**Text:**
_ _ _
# Crystal heads, and corners and grill installed! 56k beware



## holy200sx (Jan 8, 2003)




----------



## whiteb14 (Jul 7, 2002)

i like it... but ive never been a big fan of the grille. makes the car look alot cleaner though


----------



## Rama (Mar 8, 2003)

lookin good


----------



## starforce77 (May 9, 2003)

Looks good. I like the crystal corners, should be getting mine soon


----------



## JayL1967 (Apr 30, 2002)

Holy200sx where did you pic up the reverse gauges?
Thanks


----------



## Kalel (Jun 26, 2003)

looks good, but the grill make's the car look clean doesn't give the car that much of an aggrasive stanceofcourse that ust my 2 cents. BTW does anyone know were i could get the syndicate grille..=)


----------



## JayL1967 (Apr 30, 2002)

Kalel said:


> *looks good, but the grill make's the car look clean doesn't give the car that much of an aggrasive stanceofcourse that ust my 2 cents. BTW does anyone know were i could get the syndicate grille..=) *


 www.stoopidparts.com


----------



## holy200sx (Jan 8, 2003)

jayL, i got those from ebay...


----------



## JayL1967 (Apr 30, 2002)

holy200sx said:


> *jayL, i got those from ebay... *


Thanks


----------



## MDGA16 (Jun 27, 2003)
_ _ _
**Information shown:**
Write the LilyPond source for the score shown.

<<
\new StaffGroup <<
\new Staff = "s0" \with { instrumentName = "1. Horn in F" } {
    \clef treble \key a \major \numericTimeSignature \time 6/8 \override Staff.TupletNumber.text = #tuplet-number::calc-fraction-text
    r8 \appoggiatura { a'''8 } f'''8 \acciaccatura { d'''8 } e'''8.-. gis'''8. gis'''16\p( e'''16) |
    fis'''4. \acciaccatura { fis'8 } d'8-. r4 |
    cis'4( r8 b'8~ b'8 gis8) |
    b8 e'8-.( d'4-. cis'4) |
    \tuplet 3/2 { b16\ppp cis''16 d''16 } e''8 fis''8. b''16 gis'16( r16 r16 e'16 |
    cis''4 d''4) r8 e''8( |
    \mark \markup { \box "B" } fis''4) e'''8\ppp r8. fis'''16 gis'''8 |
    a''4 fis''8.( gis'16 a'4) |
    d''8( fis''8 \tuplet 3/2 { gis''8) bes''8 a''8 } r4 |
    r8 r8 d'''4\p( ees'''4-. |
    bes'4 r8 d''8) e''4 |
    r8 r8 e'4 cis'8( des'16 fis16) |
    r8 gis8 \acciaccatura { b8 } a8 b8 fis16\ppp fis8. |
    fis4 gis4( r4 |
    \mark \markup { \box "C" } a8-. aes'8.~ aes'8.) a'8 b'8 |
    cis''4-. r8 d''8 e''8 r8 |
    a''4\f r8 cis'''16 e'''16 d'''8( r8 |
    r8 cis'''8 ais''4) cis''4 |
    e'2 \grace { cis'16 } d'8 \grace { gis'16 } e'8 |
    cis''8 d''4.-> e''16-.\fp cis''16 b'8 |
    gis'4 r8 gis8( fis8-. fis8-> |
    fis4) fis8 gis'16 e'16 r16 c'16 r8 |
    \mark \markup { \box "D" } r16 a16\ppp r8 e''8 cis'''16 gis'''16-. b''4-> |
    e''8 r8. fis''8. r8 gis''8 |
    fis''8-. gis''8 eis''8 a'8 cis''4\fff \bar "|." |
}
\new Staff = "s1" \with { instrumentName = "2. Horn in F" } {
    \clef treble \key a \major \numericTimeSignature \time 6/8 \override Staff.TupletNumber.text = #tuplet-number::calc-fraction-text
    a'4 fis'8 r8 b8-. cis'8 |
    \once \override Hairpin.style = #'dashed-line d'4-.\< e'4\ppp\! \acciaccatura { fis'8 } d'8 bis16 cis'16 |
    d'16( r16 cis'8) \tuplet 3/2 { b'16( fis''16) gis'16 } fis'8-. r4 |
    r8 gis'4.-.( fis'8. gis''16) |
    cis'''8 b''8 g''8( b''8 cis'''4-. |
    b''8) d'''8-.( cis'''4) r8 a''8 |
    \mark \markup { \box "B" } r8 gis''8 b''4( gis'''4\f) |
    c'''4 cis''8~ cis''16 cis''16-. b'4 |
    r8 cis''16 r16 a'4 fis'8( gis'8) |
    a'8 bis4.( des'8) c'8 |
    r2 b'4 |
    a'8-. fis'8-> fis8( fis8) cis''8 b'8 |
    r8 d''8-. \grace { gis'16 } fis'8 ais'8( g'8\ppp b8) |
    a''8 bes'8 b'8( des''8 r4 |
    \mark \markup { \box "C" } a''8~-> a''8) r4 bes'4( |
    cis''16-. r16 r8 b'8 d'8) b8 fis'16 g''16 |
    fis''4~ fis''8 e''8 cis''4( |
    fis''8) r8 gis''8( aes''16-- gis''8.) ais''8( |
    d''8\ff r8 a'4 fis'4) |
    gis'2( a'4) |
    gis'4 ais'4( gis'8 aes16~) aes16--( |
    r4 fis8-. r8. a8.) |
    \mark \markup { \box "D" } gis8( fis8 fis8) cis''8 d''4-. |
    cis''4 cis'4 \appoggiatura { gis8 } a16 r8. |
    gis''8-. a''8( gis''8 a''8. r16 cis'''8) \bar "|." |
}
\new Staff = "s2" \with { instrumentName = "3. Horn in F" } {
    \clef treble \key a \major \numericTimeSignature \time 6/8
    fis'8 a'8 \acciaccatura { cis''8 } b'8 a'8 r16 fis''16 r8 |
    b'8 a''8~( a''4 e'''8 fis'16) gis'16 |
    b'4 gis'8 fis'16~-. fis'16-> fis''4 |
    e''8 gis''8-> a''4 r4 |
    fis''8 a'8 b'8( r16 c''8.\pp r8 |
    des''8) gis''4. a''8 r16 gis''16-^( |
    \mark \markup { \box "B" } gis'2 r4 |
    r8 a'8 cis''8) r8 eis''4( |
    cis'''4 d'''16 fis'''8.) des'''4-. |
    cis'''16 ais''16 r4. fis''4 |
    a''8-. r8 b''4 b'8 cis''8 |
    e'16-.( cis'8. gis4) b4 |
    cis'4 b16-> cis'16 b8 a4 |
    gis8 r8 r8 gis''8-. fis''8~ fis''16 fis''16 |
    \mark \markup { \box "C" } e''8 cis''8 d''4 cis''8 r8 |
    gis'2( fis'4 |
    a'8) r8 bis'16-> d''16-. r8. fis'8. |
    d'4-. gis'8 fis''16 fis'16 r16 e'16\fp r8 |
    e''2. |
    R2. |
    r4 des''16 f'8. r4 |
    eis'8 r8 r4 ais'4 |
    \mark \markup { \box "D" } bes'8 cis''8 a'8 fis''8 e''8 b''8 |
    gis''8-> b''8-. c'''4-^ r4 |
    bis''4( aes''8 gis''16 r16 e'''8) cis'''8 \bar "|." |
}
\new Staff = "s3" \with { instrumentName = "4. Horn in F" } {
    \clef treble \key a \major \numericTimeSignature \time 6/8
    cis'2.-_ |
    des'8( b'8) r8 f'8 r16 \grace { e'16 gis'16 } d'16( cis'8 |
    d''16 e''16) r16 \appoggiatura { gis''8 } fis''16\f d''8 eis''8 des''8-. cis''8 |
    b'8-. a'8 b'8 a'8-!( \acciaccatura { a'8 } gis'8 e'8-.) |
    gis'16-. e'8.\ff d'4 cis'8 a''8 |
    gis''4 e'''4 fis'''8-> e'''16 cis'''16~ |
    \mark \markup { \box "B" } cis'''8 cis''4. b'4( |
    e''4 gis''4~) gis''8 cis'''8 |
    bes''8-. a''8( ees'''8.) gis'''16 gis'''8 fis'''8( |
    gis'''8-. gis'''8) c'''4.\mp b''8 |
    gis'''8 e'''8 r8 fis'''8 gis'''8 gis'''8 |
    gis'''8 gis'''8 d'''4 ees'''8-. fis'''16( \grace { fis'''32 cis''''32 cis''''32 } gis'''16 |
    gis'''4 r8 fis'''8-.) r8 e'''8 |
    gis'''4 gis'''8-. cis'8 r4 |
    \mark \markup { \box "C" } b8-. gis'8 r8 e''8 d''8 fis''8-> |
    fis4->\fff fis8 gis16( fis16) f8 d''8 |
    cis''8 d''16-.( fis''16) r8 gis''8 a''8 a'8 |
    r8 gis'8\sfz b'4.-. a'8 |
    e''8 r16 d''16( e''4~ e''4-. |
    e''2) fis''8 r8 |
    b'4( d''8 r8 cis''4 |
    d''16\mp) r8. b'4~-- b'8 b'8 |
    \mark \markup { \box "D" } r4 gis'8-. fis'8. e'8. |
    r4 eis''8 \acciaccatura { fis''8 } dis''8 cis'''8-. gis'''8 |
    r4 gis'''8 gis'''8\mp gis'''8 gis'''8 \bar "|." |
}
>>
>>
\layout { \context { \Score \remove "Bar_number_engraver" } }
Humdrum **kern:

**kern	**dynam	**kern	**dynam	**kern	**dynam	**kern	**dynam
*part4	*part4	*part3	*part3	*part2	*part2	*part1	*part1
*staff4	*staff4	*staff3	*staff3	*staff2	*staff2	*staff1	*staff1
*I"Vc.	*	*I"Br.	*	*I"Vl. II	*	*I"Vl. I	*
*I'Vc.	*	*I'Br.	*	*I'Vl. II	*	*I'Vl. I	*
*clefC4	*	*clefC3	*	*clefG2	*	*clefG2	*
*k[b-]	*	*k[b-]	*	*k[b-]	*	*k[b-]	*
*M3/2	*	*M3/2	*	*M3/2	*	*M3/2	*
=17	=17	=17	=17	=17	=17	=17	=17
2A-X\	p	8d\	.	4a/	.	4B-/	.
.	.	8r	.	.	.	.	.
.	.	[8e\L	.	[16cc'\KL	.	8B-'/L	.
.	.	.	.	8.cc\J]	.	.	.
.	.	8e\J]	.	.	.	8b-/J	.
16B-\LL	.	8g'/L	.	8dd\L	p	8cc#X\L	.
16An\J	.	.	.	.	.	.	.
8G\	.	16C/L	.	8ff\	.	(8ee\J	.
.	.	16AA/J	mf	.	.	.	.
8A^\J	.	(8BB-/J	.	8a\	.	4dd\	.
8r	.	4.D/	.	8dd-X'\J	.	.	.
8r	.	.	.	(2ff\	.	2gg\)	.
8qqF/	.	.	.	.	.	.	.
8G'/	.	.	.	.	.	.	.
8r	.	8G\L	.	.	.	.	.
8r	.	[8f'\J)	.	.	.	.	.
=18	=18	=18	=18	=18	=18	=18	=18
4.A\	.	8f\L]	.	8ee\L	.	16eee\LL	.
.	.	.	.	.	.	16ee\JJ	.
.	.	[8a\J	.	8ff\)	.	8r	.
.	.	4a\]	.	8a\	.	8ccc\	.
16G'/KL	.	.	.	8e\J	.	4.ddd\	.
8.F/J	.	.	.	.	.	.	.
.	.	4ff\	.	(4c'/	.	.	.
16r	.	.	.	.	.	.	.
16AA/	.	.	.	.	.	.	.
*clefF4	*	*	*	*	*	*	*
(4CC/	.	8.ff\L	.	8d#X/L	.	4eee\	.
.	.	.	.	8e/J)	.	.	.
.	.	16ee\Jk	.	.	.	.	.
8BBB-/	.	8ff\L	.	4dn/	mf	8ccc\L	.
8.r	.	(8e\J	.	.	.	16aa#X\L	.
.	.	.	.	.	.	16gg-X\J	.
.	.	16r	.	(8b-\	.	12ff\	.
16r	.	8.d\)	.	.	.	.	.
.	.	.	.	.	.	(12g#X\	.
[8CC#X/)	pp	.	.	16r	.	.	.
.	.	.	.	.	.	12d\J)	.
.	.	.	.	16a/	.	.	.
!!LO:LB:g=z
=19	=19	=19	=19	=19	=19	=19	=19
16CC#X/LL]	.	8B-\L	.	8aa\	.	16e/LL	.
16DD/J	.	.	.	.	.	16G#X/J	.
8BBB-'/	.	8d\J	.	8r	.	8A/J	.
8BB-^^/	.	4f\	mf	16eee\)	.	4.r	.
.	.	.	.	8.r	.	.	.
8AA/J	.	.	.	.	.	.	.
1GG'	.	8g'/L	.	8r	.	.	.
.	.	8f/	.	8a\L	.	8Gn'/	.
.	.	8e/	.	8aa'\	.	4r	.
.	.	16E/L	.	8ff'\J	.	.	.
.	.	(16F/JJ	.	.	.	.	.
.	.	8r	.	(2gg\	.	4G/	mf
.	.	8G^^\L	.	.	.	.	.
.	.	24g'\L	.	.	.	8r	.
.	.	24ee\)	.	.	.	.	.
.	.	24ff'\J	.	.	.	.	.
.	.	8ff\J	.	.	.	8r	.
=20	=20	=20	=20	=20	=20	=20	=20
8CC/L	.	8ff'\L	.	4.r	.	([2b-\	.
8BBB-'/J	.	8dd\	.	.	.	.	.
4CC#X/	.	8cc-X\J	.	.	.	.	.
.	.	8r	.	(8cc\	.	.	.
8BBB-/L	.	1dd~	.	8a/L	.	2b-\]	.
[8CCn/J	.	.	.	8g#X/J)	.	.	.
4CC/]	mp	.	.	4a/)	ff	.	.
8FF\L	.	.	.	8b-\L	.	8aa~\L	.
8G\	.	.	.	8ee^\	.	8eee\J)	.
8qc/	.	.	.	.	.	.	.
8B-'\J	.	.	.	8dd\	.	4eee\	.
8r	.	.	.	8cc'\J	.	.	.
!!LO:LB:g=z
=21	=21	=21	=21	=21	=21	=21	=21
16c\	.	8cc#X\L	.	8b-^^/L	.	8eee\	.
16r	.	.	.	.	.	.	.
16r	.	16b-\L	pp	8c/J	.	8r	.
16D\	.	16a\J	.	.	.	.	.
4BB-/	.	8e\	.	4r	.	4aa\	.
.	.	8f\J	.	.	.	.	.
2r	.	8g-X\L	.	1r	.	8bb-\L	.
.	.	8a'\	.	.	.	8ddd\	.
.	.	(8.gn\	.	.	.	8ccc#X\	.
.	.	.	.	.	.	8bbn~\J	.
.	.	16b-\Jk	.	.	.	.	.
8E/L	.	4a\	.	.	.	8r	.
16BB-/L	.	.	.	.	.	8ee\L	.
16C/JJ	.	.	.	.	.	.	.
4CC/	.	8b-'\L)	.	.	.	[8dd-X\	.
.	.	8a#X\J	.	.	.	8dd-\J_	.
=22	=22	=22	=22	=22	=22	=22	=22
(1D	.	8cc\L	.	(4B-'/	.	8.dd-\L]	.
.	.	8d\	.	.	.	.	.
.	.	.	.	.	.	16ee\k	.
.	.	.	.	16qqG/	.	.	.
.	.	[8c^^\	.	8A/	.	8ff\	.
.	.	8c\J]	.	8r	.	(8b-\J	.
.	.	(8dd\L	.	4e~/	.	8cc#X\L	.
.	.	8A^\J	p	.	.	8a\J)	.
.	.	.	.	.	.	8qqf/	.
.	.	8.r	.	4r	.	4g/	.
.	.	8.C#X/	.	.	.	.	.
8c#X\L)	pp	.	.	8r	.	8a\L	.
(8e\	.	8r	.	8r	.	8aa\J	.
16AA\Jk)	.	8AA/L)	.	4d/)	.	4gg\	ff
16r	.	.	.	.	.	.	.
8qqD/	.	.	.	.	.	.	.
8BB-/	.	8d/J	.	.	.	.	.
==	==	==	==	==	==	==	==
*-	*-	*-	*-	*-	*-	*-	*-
_ _ _
Can you continue the forum thread about the crystal heads, corners and grill from the point where it stops?

For some reason I almost feel you should be rollin on dubs, sippin some Henessey... It looks clean, which I like, but i wonder if some Enkei's (Gunmetal?) would bring it back toward the performance ("agressive") look, if that is what you want. It would be interesting to see.


----------



## holy200sx (Jan 8, 2003)

honestly i like the b14 stock rims look.. i'd really go for some se-r's but because im saving to go turbo.. you have to understand the importance of saving cash hehe


----------



## Quepias (Jul 25, 2002)

What kind of bulbs do you have? Kinda looks like mine.. Blue Green!


----------



## holy200sx (Jan 8, 2003)

acutally they are Bio bulbs.. blue interior, with red/gold ext. so the light turns up about a green color


----------



## SlowestRice (Sep 14, 2002)

Kalel said:


> *looks good, but the grill make's the car look clean doesn't give the car that much of an aggrasive stanceofcourse that ust my 2 cents. BTW does anyone know were i could get the syndicate grille..=) *



If you want the Syndicate grill send a PM to ScorchN200SX , he is the maker of the grill.


----------



## LaRon (Aug 22, 2002)

props out to you man. Nice setup. Although my 2 cents says the grille is very nice and clean but gives the car a more of a "looks only bling bling" style instead of the import agressive apperance. Which to each his own. STill looks real nice. I'd lose the amber bulbs in your corners though . I got hyperwites in mine and they look MUUUCCH better than those ambers.


----------



## Ninety-Nine SE-L (May 5, 2002)

I guess I had to vote for the last one b/c I went out and got myself a set 
http://1997ga16de.nissanpower.com/headlights.html

O yea, I got mine first


----------



## go4broke44 (Jan 14, 2003)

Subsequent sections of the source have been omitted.